*** Opening PASSAGE PROVIDED ***
Brueggemann’s reintroduction in the revised edition of this book is worth the price of it because “the wilderness” is where we spend so much time in our journey to the common good. We live between what should not be and what should. We must learn to survive in the wilderness.
In the reintroduction, Brueggemann describes it as the place where key things occur, but always in the face of formidable challenges which he names today as vulnerability, dislocation, anger, and fear.
The wilderness is a movement “from” these things “to” resiliance, identity, gratitude, and love. The wilderness is the crucible where leaden dross is turned into living faith. It is a firey experience–one that cannot occur without risk-taking and courage. Brueggemann sees three wilderness analogies between Israel’s exodus (from/to) and ours today….
(1) The wilderness is where Pharoah (“the system”) no longer controls us. But this means we have to find the means to order our life together. It is easier to be dominated from without than directed from within. All slaves have to do is follow orders; an emancipated people must determine what their marching orders are supposed to be. Otherwise the exodus becomes a death march.
*** Closing PASSAGE PROVIDED ***
*** Opening DATA EXCERPTS ***
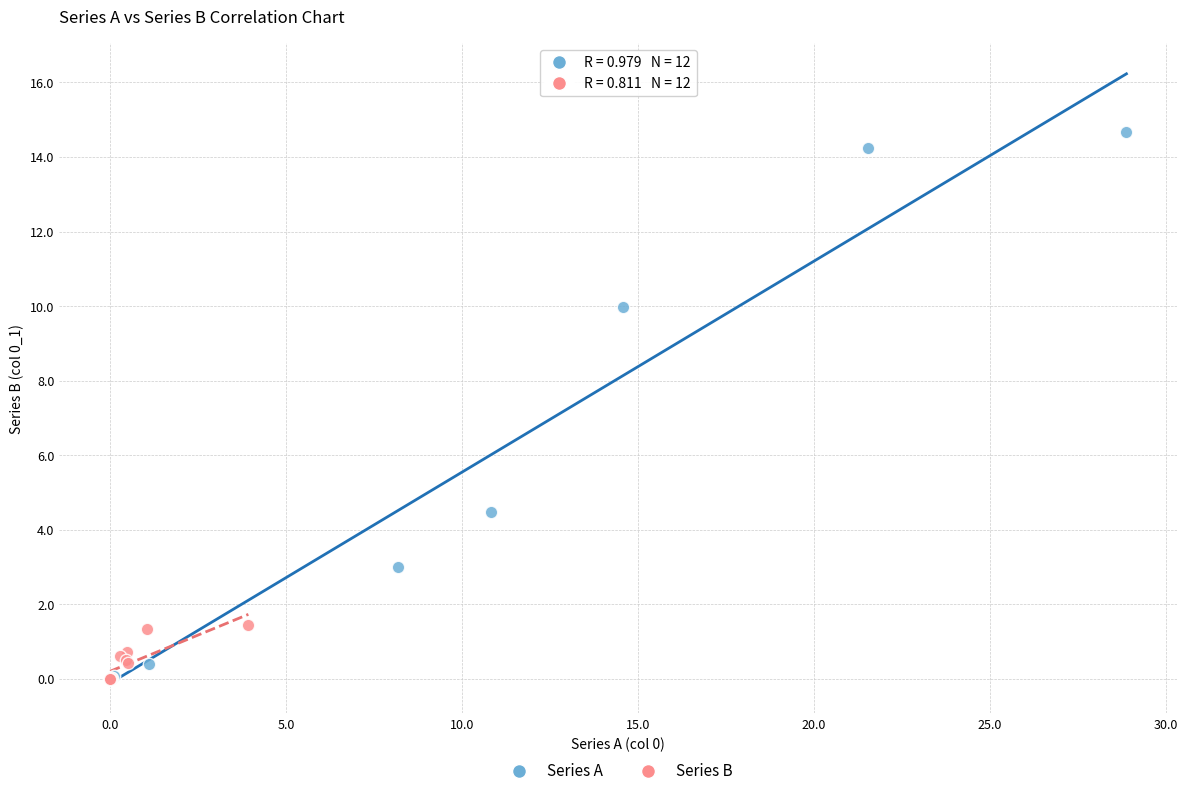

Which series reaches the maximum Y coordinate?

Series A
*** Closing DATA EXCERPTS ***
*** Opening DATA EXCERPTS ***
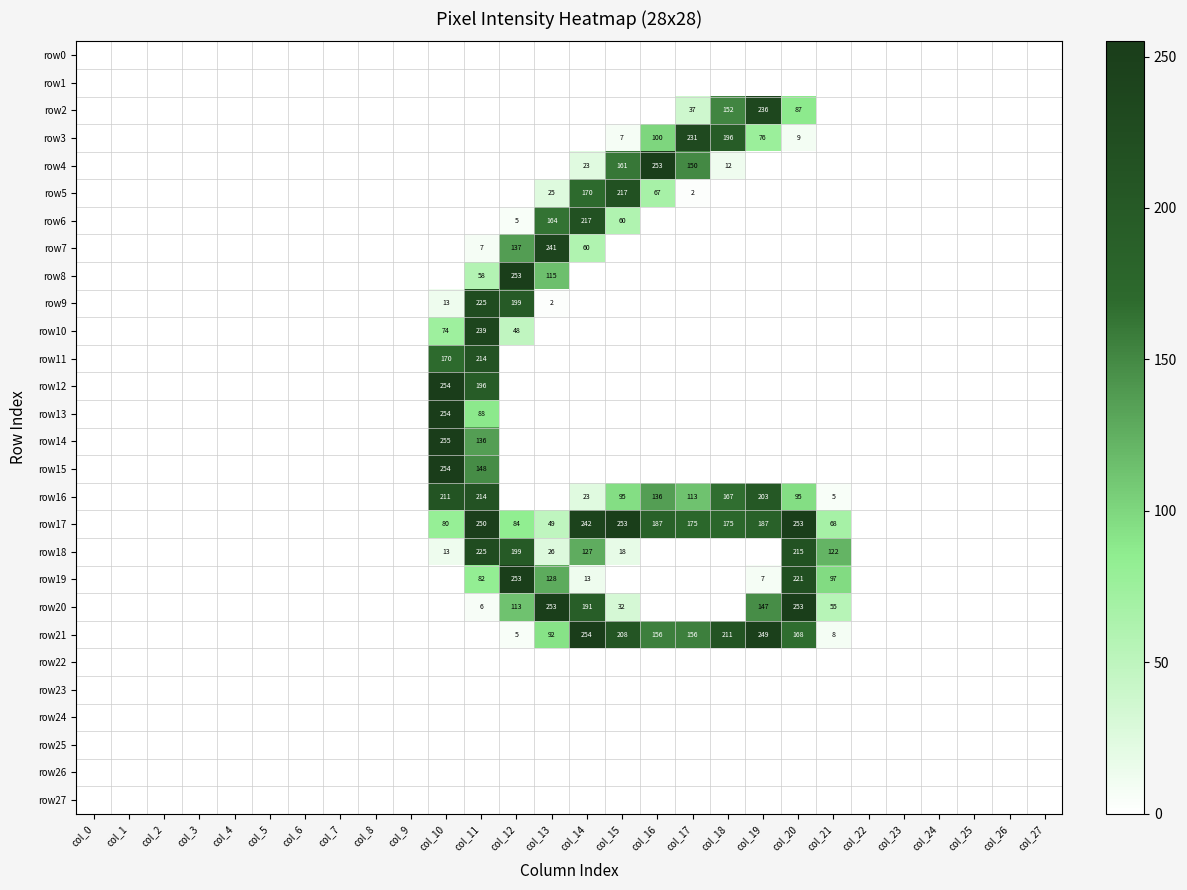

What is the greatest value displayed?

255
*** Closing DATA EXCERPTS ***
● **TASK 1**
Reproduce the portion of the passage on the wilderness starting with "Brueggemann’s reintroduction in" and going on through "and ours today….".
● **TASK 2**
Extend the passage on the wilderness, beginning directly after its final sentence.

● **RESULT 1**
Brueggemann’s reintroduction in the revised edition of this book is worth the price of it because “the wilderness” is where we spend so much time in our journey to the common good. We live between what should not be and what should. We must learn to survive in the wilderness.
In the reintroduction, Brueggemann describes it as the place where key things occur, but always in the face of formidable challenges which he names today as vulnerability, dislocation, anger, and fear.
The wilderness is a movement “from” these things “to” resiliance, identity, gratitude, and love. The wilderness is the crucible where leaden dross is turned into living faith. It is a firey experience–one that cannot occur without risk-taking and courage. Brueggemann sees three wilderness analogies between Israel’s exodus (from/to) and ours today….

● **RESULT 2**
The journey toward the common good requires a communal discernment of what “the good” is, and a covenantal commitment to bring it to pass. Brueggemann describes it this way, “in the moment of emancipated bodies, the wilderness requires hard thinking and bold action for the sake of an alternative social apparatus.”
At the present time, we have no meta-narrative, no national ethos. We are in a wilderness of anarchy much more than one of collective alignment. The journey to the common good begins in the effort to discern and design a way forward.
(2) The wilderness is where we are no longer dependent upon imperial support systems, and we trust God to provide for us. The substsnce and timing of God’s provision is different from what the system gave, and it is easy to give up on God and head back to empire-defined life.
Here is where imagination is crucial. Brueggemann notes that “a failure of imagination might lead to a replication of the old forms of our common life that bring with them conventional practices of exploitation, predation, and abuse.”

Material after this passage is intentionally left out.